10 maja 2025 r. służby zostały postawione w stan gotowości po tym, jak jeden z podróżnych powiedział, że ma przy sobie siekierę.
49-letni mieszkaniec Tarnowskich Gór stwierdził, że w bagażu ma siekierę. Potem wszystko potoczyło się błyskawicznie.

Okęcie siekiera w bagażu
O sprawie informuje Straż Graniczna, która przekazała, że miał to być żart. Podkreślono jednak, że:
…że wszelkie żarty dotyczące posiadania niebezpiecznych przedmiotów, zwłaszcza w kontekście bezpieczeństwa lotniczego, są traktowane z pełną powagą i mogą skutkować konsekwencjami prawnymi oraz zakazem kontynuowania podróży.*
Lecący do miasta Larnaka na Cyprze pokusił się o dawkę czarnego humoru:
…na Lotnisku Chopina w jednym z gejtów, przed planowanym rejsem do Larnaki. Mężczyzna, podczas wejścia na pokład, poinformował obsługę naziemną przewoźnika, że posiada przy sobie siekierę, po chwili dodając, że to tylko żart.
To miał być żart?
I faktycznie – był to żart. Natychmiast przeprowadzono kontrolę mężczyzny i nie znaleziono przy nim siekiery. 49-latek został jednak potraktowany całkiem serio.
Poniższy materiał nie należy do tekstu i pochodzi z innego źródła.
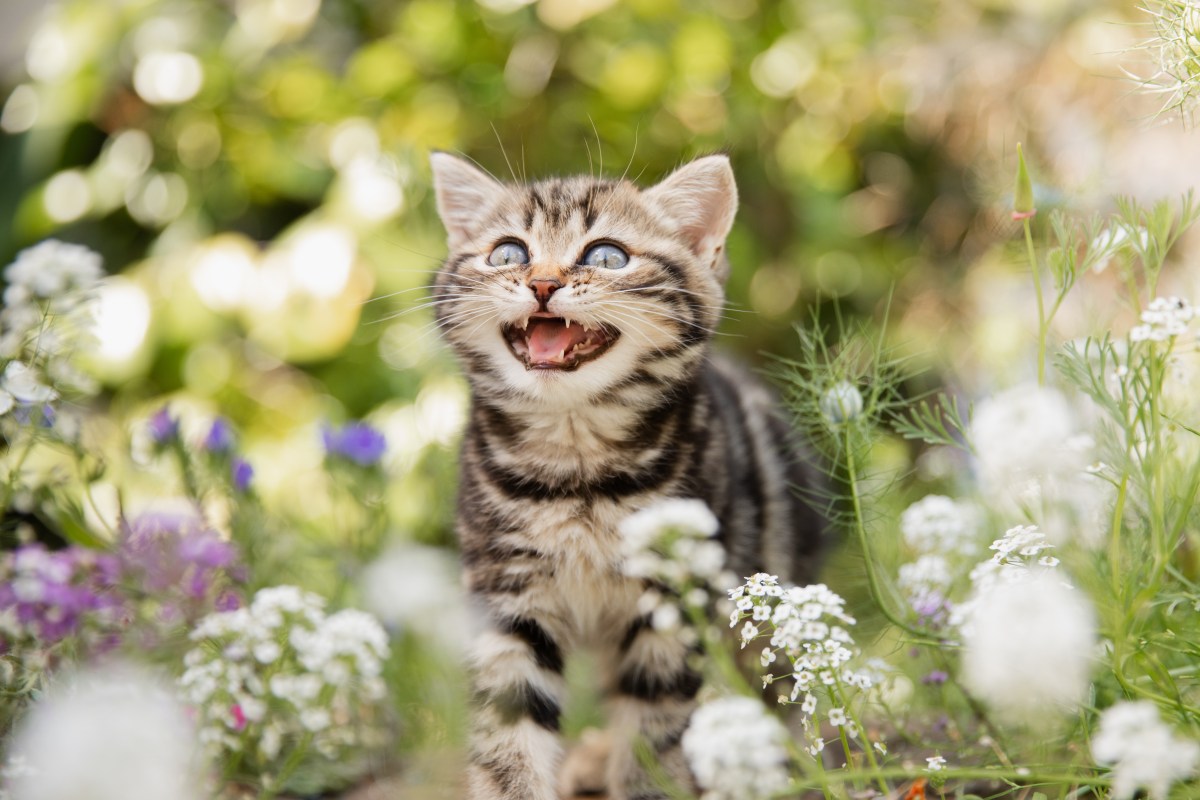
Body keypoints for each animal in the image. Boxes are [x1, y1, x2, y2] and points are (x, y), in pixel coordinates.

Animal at [429, 151, 825, 800]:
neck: (576, 469)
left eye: (606, 256)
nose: (542, 284)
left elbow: (654, 730)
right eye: (508, 253)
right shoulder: (507, 593)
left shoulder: (674, 604)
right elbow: (509, 728)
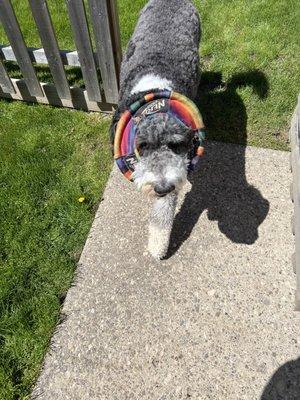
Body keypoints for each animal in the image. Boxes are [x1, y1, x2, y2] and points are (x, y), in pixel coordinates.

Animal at [110, 0, 204, 260]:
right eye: (142, 146)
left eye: (176, 145)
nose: (161, 187)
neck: (152, 88)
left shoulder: (177, 166)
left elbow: (163, 211)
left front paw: (158, 246)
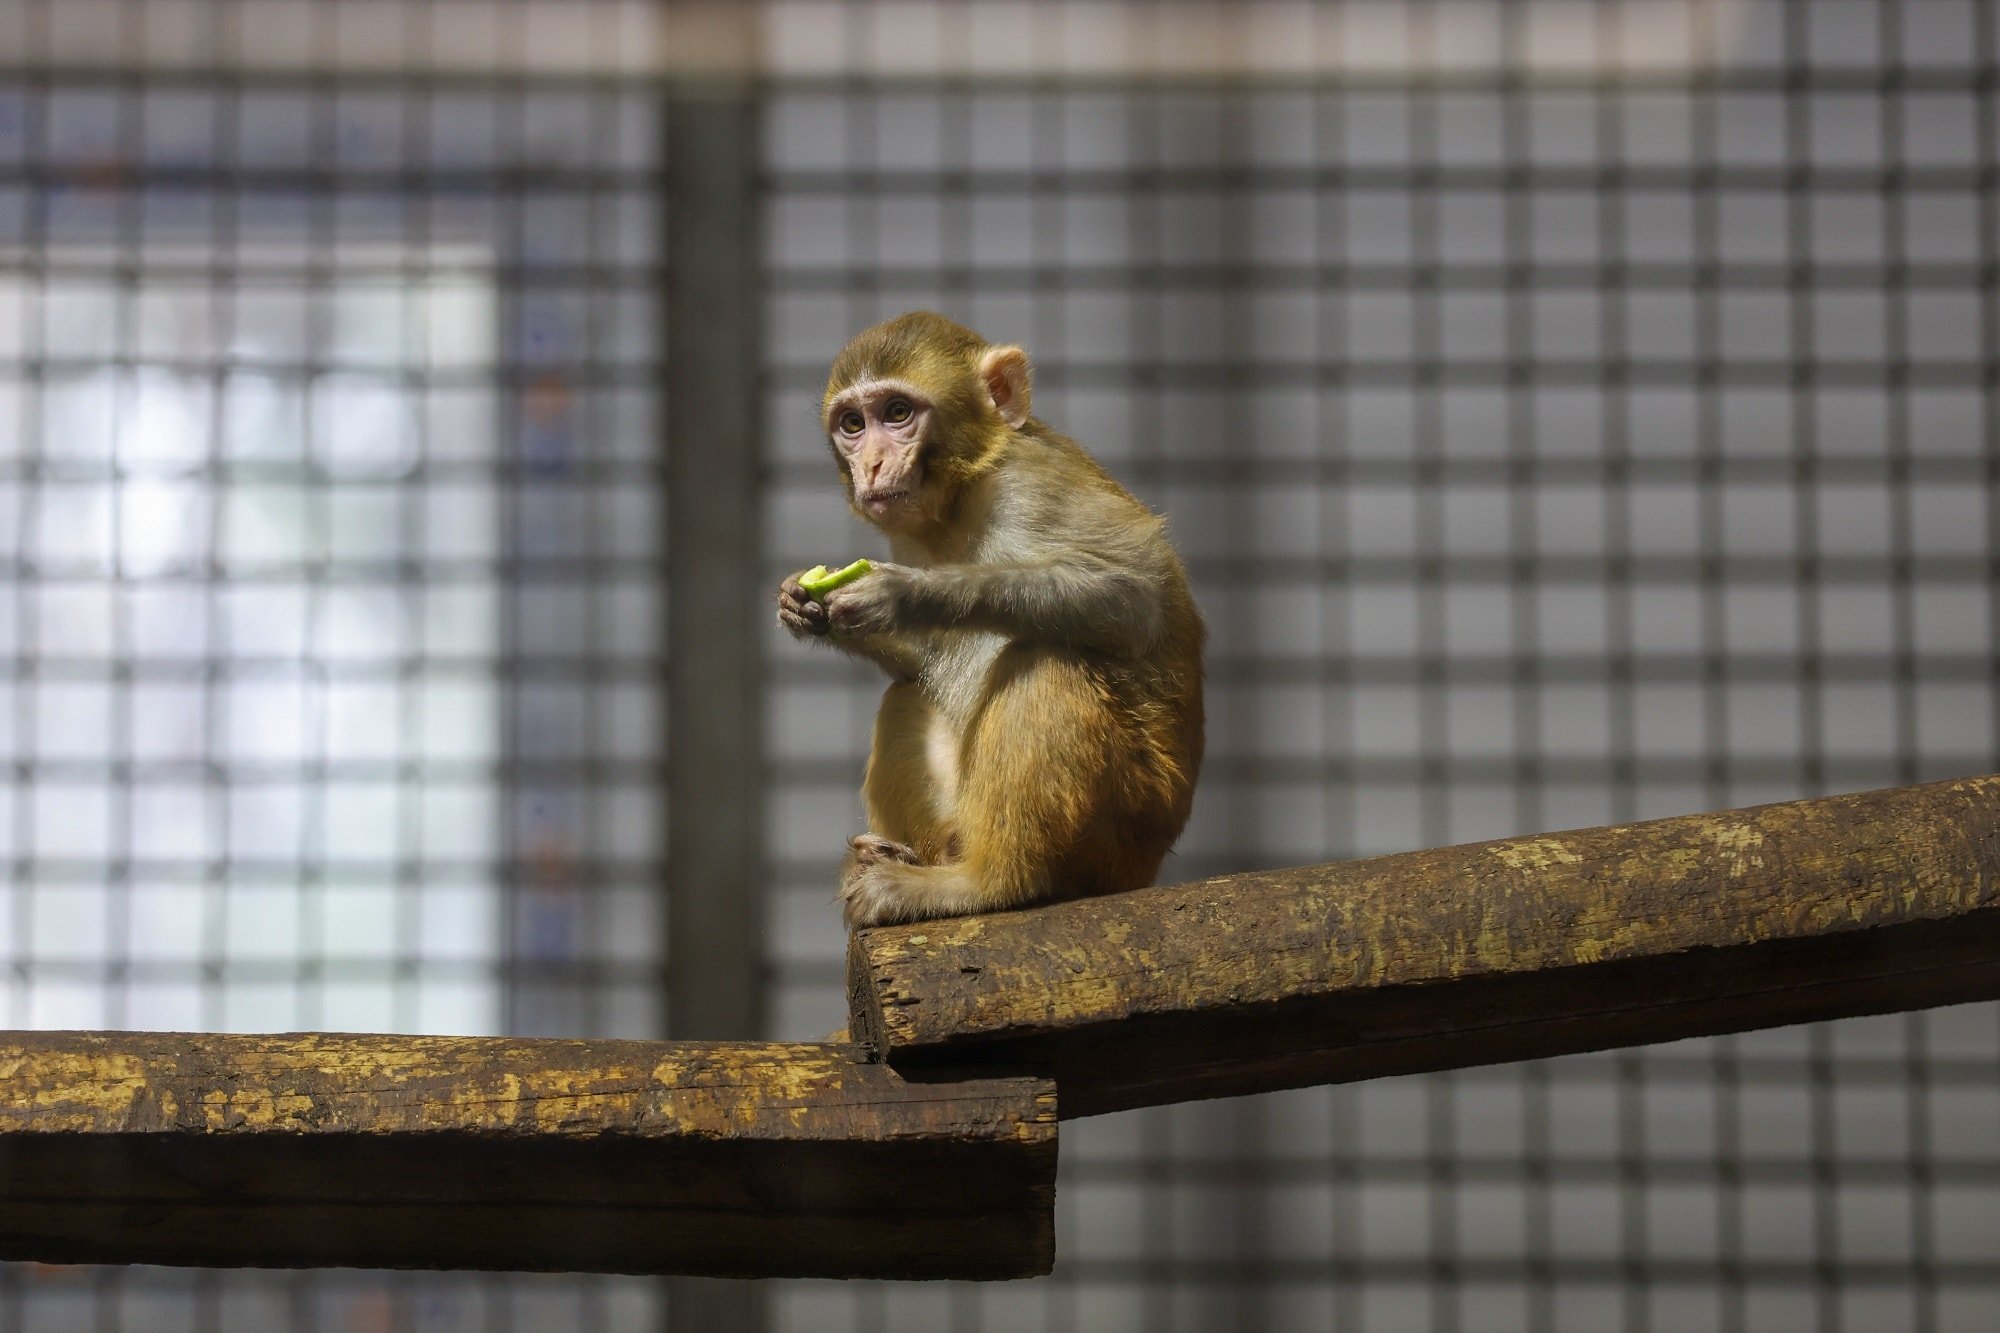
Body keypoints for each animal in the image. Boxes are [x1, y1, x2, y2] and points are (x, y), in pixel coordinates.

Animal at [772, 310, 1200, 924]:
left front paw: (908, 593)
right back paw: (897, 856)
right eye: (853, 423)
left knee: (1043, 658)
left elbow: (1134, 596)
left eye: (897, 413)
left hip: (1119, 835)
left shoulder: (1031, 483)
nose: (872, 464)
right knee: (908, 693)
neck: (961, 496)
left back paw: (987, 882)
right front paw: (802, 607)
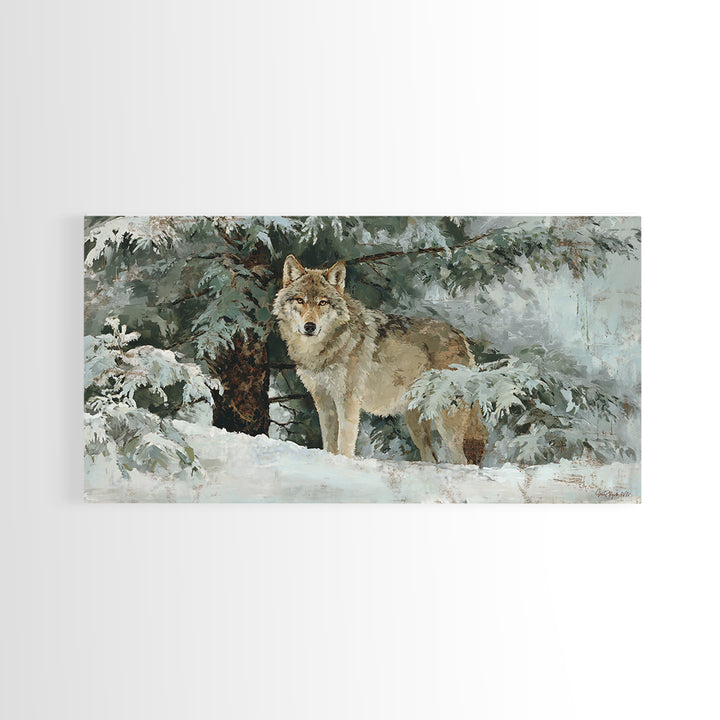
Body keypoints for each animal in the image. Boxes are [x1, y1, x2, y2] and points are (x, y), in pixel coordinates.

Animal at [272, 255, 489, 464]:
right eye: (300, 300)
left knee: (463, 459)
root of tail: (460, 336)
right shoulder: (323, 400)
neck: (324, 349)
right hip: (416, 422)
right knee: (432, 457)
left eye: (322, 302)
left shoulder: (347, 400)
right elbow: (329, 443)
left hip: (448, 419)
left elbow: (344, 443)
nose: (310, 326)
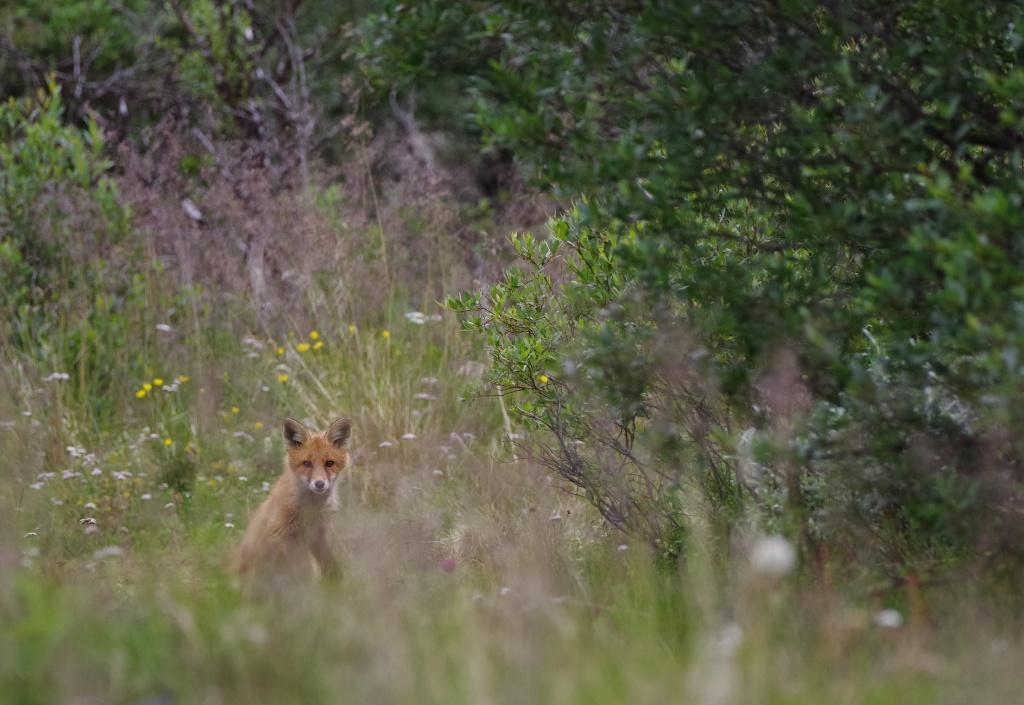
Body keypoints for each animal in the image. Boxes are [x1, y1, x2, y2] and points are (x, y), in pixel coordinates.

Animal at [234, 416, 354, 582]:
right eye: (307, 464)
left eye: (329, 463)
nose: (319, 483)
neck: (311, 511)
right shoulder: (282, 536)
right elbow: (302, 571)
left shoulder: (319, 535)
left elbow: (331, 566)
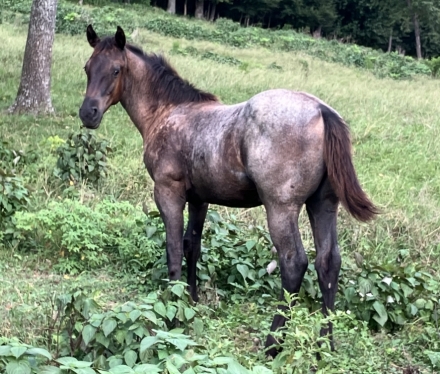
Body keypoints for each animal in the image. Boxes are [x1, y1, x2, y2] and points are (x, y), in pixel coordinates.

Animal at [79, 24, 378, 356]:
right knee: (328, 263)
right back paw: (325, 346)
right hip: (323, 204)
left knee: (294, 263)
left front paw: (171, 313)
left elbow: (173, 250)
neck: (169, 111)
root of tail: (321, 111)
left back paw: (273, 344)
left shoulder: (168, 192)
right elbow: (191, 246)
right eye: (87, 67)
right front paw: (191, 302)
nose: (88, 113)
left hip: (281, 207)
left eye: (116, 70)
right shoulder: (199, 199)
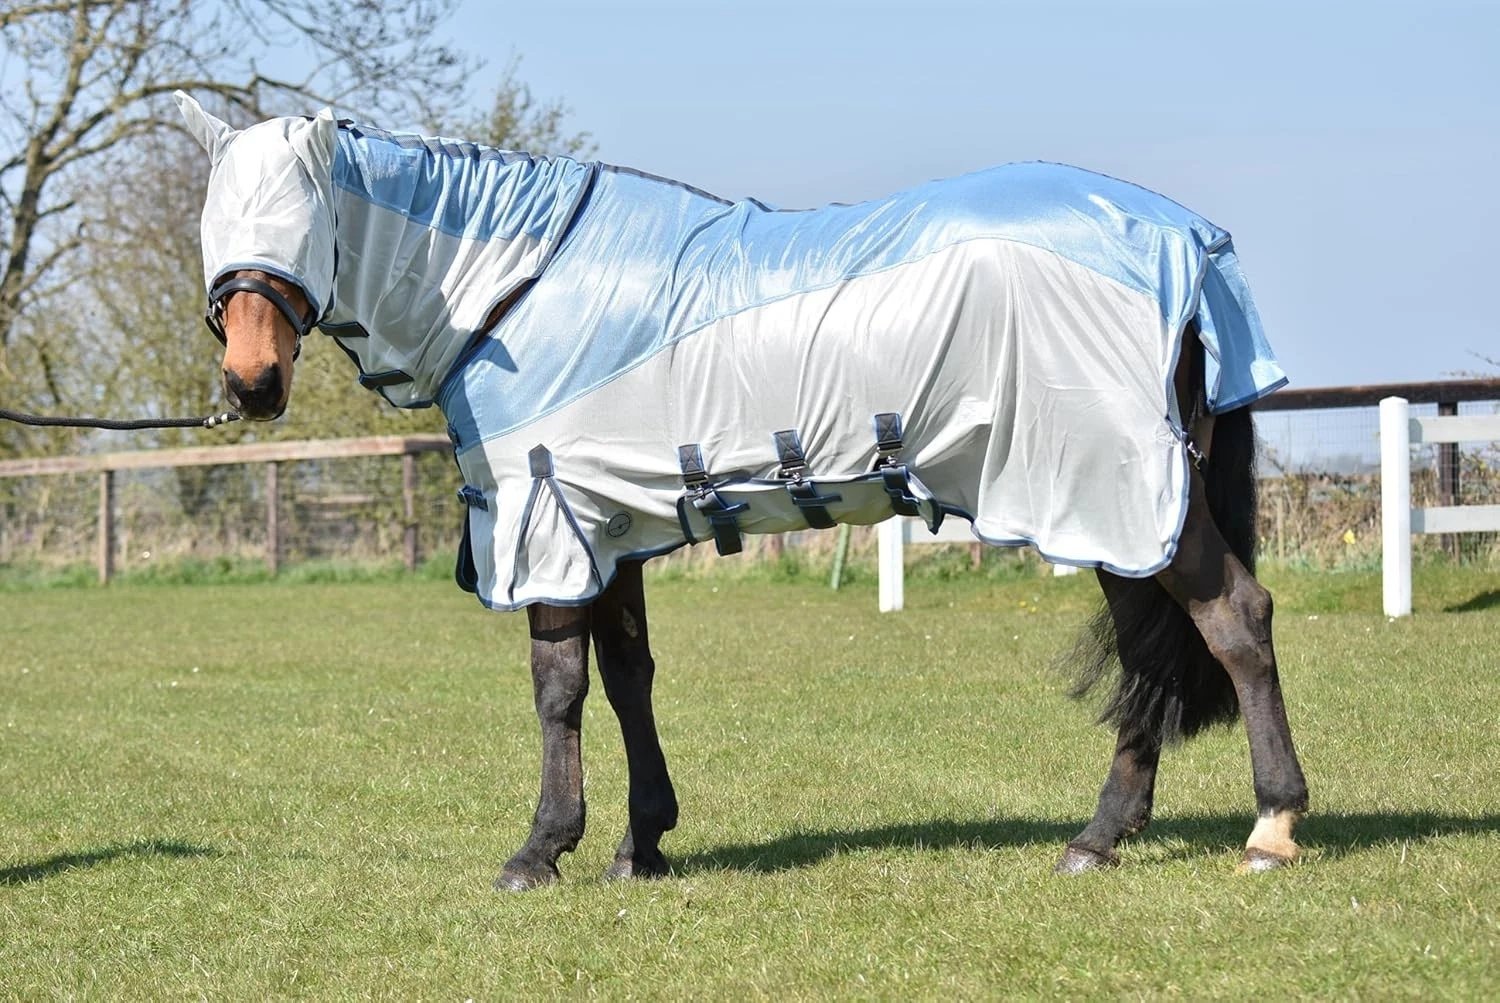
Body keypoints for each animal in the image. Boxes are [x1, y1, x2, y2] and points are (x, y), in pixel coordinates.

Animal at [174, 91, 1308, 889]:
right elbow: (627, 678)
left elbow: (559, 689)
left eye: (302, 218)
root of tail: (1183, 240)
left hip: (1117, 488)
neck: (517, 291)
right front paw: (641, 843)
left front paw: (541, 849)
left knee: (1235, 618)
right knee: (1152, 656)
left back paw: (1271, 825)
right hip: (1105, 505)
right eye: (215, 221)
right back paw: (1100, 837)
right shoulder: (611, 529)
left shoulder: (554, 524)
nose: (252, 380)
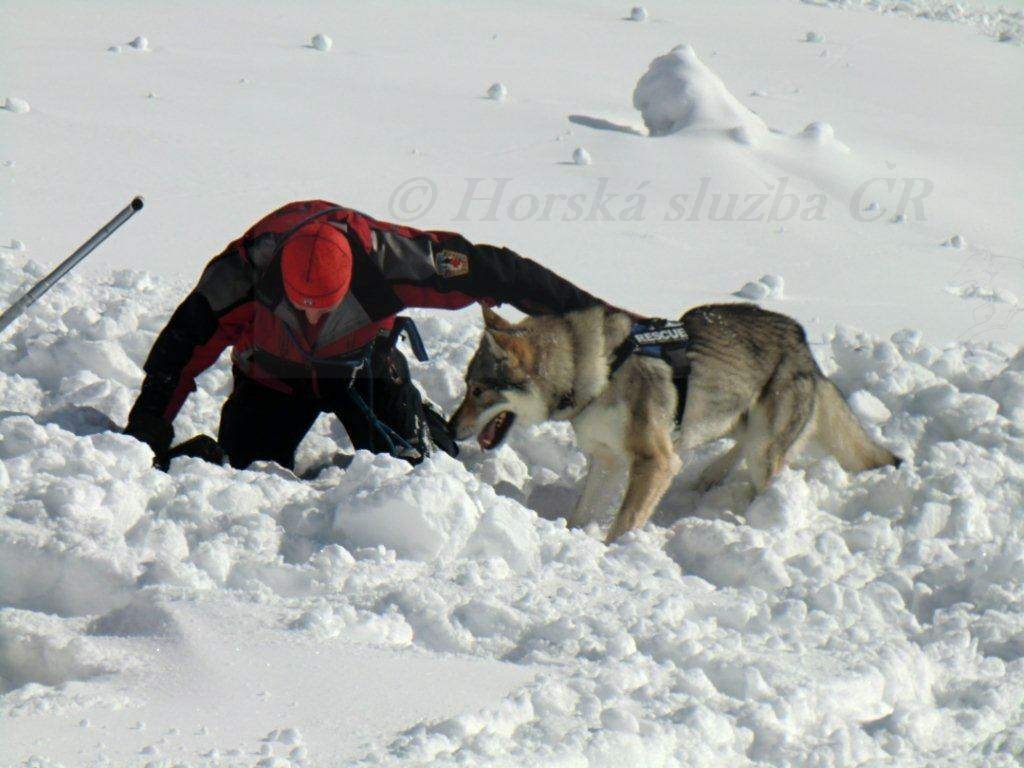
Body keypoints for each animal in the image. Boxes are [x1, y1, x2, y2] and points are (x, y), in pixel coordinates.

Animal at [452, 303, 901, 544]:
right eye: (466, 386)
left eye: (478, 391)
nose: (451, 429)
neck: (599, 375)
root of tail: (802, 340)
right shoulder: (607, 460)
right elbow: (582, 512)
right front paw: (575, 537)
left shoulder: (656, 462)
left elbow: (625, 522)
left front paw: (613, 553)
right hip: (730, 417)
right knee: (741, 444)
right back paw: (710, 475)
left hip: (764, 449)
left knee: (764, 471)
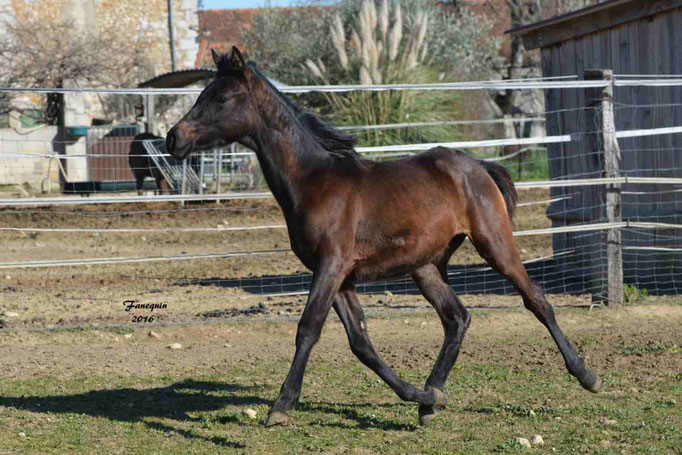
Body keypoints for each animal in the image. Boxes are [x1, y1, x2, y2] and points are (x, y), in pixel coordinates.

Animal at [166, 46, 600, 428]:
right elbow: (360, 342)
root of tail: (478, 165)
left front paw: (281, 406)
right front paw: (419, 395)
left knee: (536, 299)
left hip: (495, 244)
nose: (173, 138)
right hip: (425, 267)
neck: (313, 181)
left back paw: (586, 375)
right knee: (457, 318)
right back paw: (431, 399)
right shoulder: (341, 277)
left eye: (221, 97)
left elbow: (308, 329)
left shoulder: (331, 265)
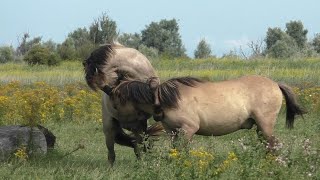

Wobec niedoszłego pasażera zastosowano przepisy z art. 210 ust. 1 pkt 5a Ustawy Prawo lotnicze tj:
Kto wbrew obowiązkowi określonemu w art. 83a ust. 1 ustawy nie stosuje się do nakazu lub zakazu zawartego w przepisach porządkowych wydanych na podstawie art. 83a ust. 2 obowiązujących na lotnisku, podlega karze grzywny.
W efekcie mężczyzna dostał mandat karny w wysokości 500 złotych. Ponadto podjęto decyzję o wycofaniu „żartownisia” z rejsu.
Osoby żartujące w ten sposób paraliżują prace lotniska i utrudniają podróż innym. Dodatkowo żart pasażera, dotyczący siekiery, w odniesieniu do ostatnich tragicznych zdarzeń na Uniwersytecie Warszawskim, uważam za skandaliczny.
– powiedziała cytowana przez TVN24.pl Anna Dermont, rzeczniczka prasowa Lotniska Chopina.